SPCA Grahamstown (Eastern Cape, South Africa): SPCA Grahamstown's AKI grant project, Who Let the Dogs Out?, will replace the kennel gates in 3 kennel blocks which are rusting badly. Many have broken metal which could harm dogs and handlers. The shelter has 34 dog kennels, which hold up to 2 dogs each, plus 4 large, modern kennels which are in good condition and house litters of puppies, as well dogs awaiting sterilization. Many of the gates have a close-knit mesh which makes it difficult for the smaller dogs to see out of their kennels. The reconstructed gates will have a wider mesh to improve visibility and the dogs' chances for adoption. The SPCA is the only animal shelter in their area that takes in stray and surrendered animals. They do not receive any municipal or other government funding and are located in an area with high unemployment and poverty.
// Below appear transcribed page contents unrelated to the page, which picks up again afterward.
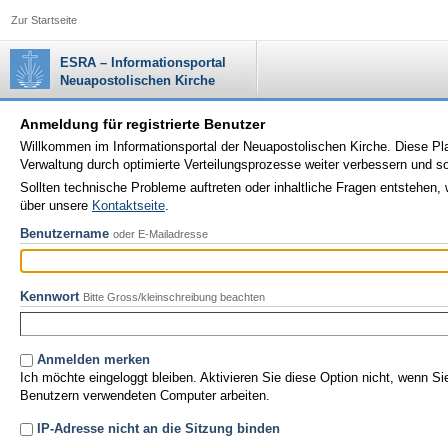
Zur Startseite
ESRA – Informationsportal
Neuapostolischen Kirche
Anmeldung für registrierte Benutzer
Willkommen im Informationsportal der Neuapostolischen Kirche. Diese Plat
Verwaltung durch optimierte Verteilungsprozesse weiter verbessern und 
Sollten technische Probleme auftreten oder inhaltliche Fragen entstehen, 
über unsere
Kontaktseite
.
Benutzername
oder E-Mailadresse
Kennwort
Bitte Gross/kleinschreibung beachten
Anmelden merken
Ich möchte eingeloggt bleiben. Aktivieren Sie diese Option nicht, wenn S
Benutzern verwendeten Computer arbeiten.
IP-Adresse nicht an die Sitzung binden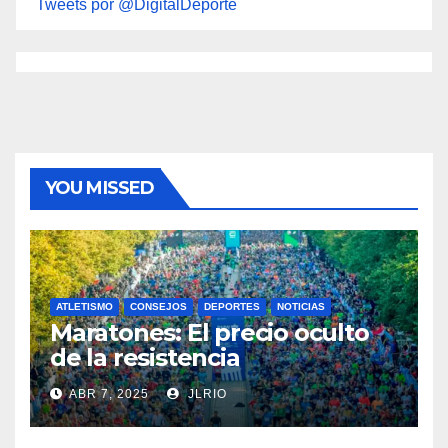
Tweets por @DigitalDeporte
YOU MISSED
ATLETISMO
CONSEJOS
DEPORTES
NOTICIAS
Maratones: El precio oculto
de la resistencia
ABR 7, 2025
JLRIO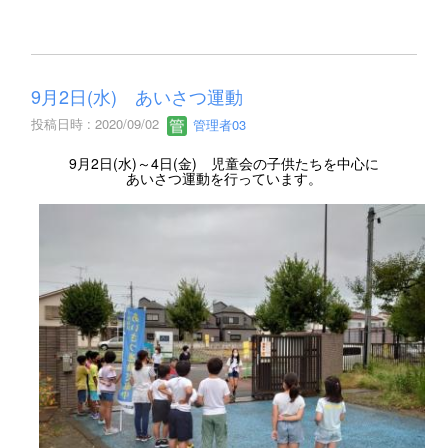
9月2日(水) あいさつ運動
投稿日時 : 2020/09/02
管理者03
9月2日(水)～4日(金) 児童会の子供たちを中心に
あいさつ運動を行っています。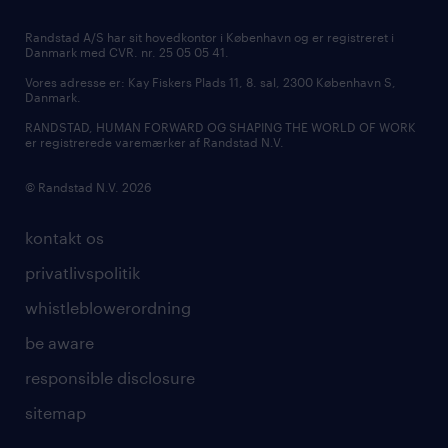
Randstad A/S har sit hovedkontor i København og er registreret i
Danmark med CVR. nr. 25 05 05 41.
Vores adresse er: Kay Fiskers Plads 11, 8. sal, 2300 København S,
Danmark.
RANDSTAD, HUMAN FORWARD OG SHAPING THE WORLD OF WORK
er registrerede varemærker af Randstad N.V.
© Randstad N.V. 2026
kontakt os
privatlivspolitik
whistleblowerordning
be aware
responsible disclosure
sitemap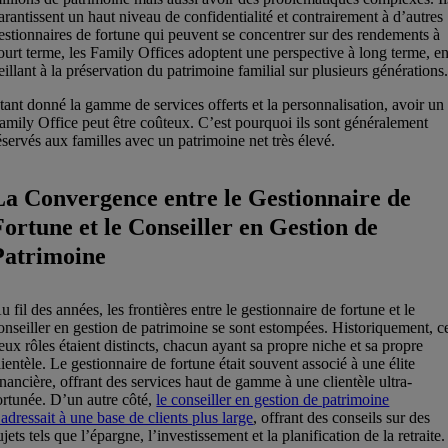
arantissent un haut niveau de confidentialité et contrairement à d’autres
estionnaires de fortune qui peuvent se concentrer sur des rendements à
ourt terme, les Family Offices adoptent une perspective à long terme, e
eillant à la préservation du patrimoine familial sur plusieurs générations
tant donné la gamme de services offerts et la personnalisation, avoir un
amily Office peut être coûteux. C’est pourquoi ils sont généralement
éservés aux familles avec un patrimoine net très élevé.
La Convergence entre le Gestionnaire de
Fortune et le Conseiller en Gestion de
Patrimoine
u fil des années, les frontières entre le gestionnaire de fortune et le
onseiller en gestion de patrimoine se sont estompées. Historiquement, c
eux rôles étaient distincts, chacun ayant sa propre niche et sa propre
lientèle. Le gestionnaire de fortune était souvent associé à une élite
inancière, offrant des services haut de gamme à une clientèle ultra-
ortunée. D’un autre côté,
le conseiller en gestion de patrimoine
’adressait à une base de clients plus large
, offrant des conseils sur des
ujets tels que l’épargne, l’investissement et la planification de la retraite.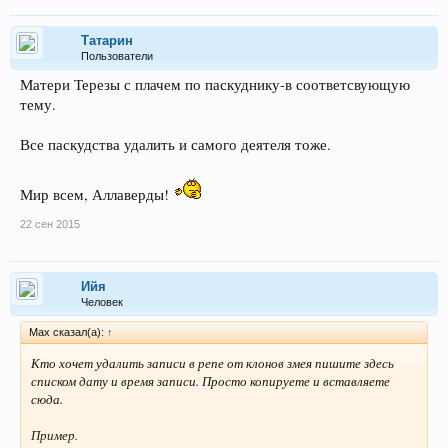
Татарин
Пользователи
Матери Терезы с плачем по паскуднику-в соответсвующую
тему.
Все паскудства удалить и самого деятеля тоже.
Мир всем, Аллаверды!
22 сен 2015
Ийя
Человек
Max сказал(а):
↑
Кто хочет удалить записи в репе от клонов змея пишите здесь
списком дату и время записи. Просто копируете и вставляете
сюда.
Пример.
The Twala Trust Animal Sanctuary (Zimbabwe): With the grant from AKI, Twala Trust will provide 4 months of food for rural dogs from low income households who attend their weekly Doggy Tuesday free community veterinary clinic. Twala has run the free community vet clinic and dog feeding program for 8 years in the Goromonzi area, where it is affectionately known by the community as ‘Doggy Tuesday.’ The program has grown from 4 dogs attending the first clinic in 2014, to around 600 dogs now attending each week. All dogs are provided with a nutritious meal (often their only substantial meal for the week), a free vet check with any subsequent required vet care, and a flea and tick treatment. Doggy Tuesdays also provide the perfect forum to educate people from the surrounding community about animal welfare – firstly for their dogs, and then
extending to cats, farm animals such as donkeys, goats and chickens and how to manage interactions with wild animals.
(Photo 1) preparing food for the ~600 dogs who attend Doggy Tuesday every week, a massive undertaking. The photo shows the wood used to cook the food; Photos 2-5) Doggy Tuesday)
Save Animals in the Democratic Republic of Congo: Save Animals-DRC is a 4th time AKI grant recipient (2018, 2019, 2020, and 2022), our only 4th time grant recipient! Save Animals' grant project, Let's promote our valued dogs: an event showcasing dogs & advocating against dog fighting, continues their work promoting dogs as pets, friends, and part of the family, while they spread the word that dog fighting is unacceptable, illegal, and will be prosecuted. The big event will take place on World Animal Day in October and will bring together dog owners in Kinshasa at an event where they will have agility contests, a "beauty contest," and demonstrate good training practices. Saint-Ubert, a priest, will be invited to give a prayer and the blessing of the animals. There will be stands with information, where SA will have material about animal care and about dog fighting, and nature conservation organizations will also have exhibits. The 2nd activity under this grant project involves SA working with the police to track and arrest dog fighters. They have done this before in collaboration with police. Without the extra push from SA, the police are unlikely to arrest dog fighters, but SA is making headway, and some police officers are beginning to understand how wrong dog fighting actually is.